The funny thing about Chelle Summer is that it didn’t come from just anywhere.
When one looks at so many brands, there doesn’t always seem to be a story behind what’s created and the continued creative process. Mostly, it’s people who wake up one day and want to make things.
There is much more depth to my story because it goes back to my childhood, the one with my sister Denise who died by suicide nearly 31 years ago. We never had a chance to experience an adult sibling relationship because she died just two weeks from her eighteenth birthday, when I was 21.
Instead, I spent many of the past 30 years speaking about suicide, about loss specifically about suicide loss, about how to move forward, about how to prevention suicide, about how to find hope after the trauma and devastation of suicide.
But in that time, I also continued to create as she and I had in our childhood. When we were young, Mom set us loose with sewing scraps and her mother’s Singer sewing machine making Barbie clothes. After Denise died, thanks to a neighbor across the street, I ventured into quilt making and mostly home decor.
Life got busy with other things and the weekends for sewing became fewer and farther between. At one time I came close to giving away Mom’s Bernina sewing machine that she had given me. I really didn’t think I would sew again.
I know, the joke was on me, right?
I had no idea that when I began to make bucket bags and created Chelle Summer, first collecting vintage dresses from estate sales, and then thinking that would never work, that it was going to be too difficult to get enough vintage clothes together to do that (another joke on me!), I would end up where I’m at.

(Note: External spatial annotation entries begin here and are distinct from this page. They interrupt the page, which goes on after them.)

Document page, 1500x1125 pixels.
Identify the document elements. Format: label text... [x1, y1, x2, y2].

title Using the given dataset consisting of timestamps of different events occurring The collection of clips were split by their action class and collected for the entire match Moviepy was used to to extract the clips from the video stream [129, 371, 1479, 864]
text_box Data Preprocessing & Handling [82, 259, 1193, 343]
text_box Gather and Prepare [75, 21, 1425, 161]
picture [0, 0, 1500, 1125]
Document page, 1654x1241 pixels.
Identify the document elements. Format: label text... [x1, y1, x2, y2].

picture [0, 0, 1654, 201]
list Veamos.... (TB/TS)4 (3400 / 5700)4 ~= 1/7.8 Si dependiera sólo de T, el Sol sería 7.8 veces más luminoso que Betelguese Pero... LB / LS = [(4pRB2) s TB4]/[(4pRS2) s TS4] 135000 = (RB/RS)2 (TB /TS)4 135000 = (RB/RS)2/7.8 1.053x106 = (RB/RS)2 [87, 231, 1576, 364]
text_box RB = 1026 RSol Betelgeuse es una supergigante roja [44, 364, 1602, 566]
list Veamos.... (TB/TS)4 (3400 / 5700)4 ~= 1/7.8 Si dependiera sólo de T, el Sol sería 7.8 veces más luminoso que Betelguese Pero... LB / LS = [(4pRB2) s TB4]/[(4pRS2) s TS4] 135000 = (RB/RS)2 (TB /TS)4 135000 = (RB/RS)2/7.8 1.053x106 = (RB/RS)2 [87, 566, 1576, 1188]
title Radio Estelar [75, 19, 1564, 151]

While I use a mix of vintage and new materials, there are stories to tell in each item I make. It might be a bedspread from an estate sale or a piece of wallpaper I found stored in a garage. Or my favorite– the underside of vintage patio umbrella that no longer works. Items have passed through my hands because I wasn’t sure how to use them at the time.
Each item tells a story and it’s about the story I continue to tell, the story that was inspired by the childhood Denise and I shared, the adult life she didn’t experience. That story is what fuels Chelle Summer.
That story gives everything I make more meaning and love. And hope.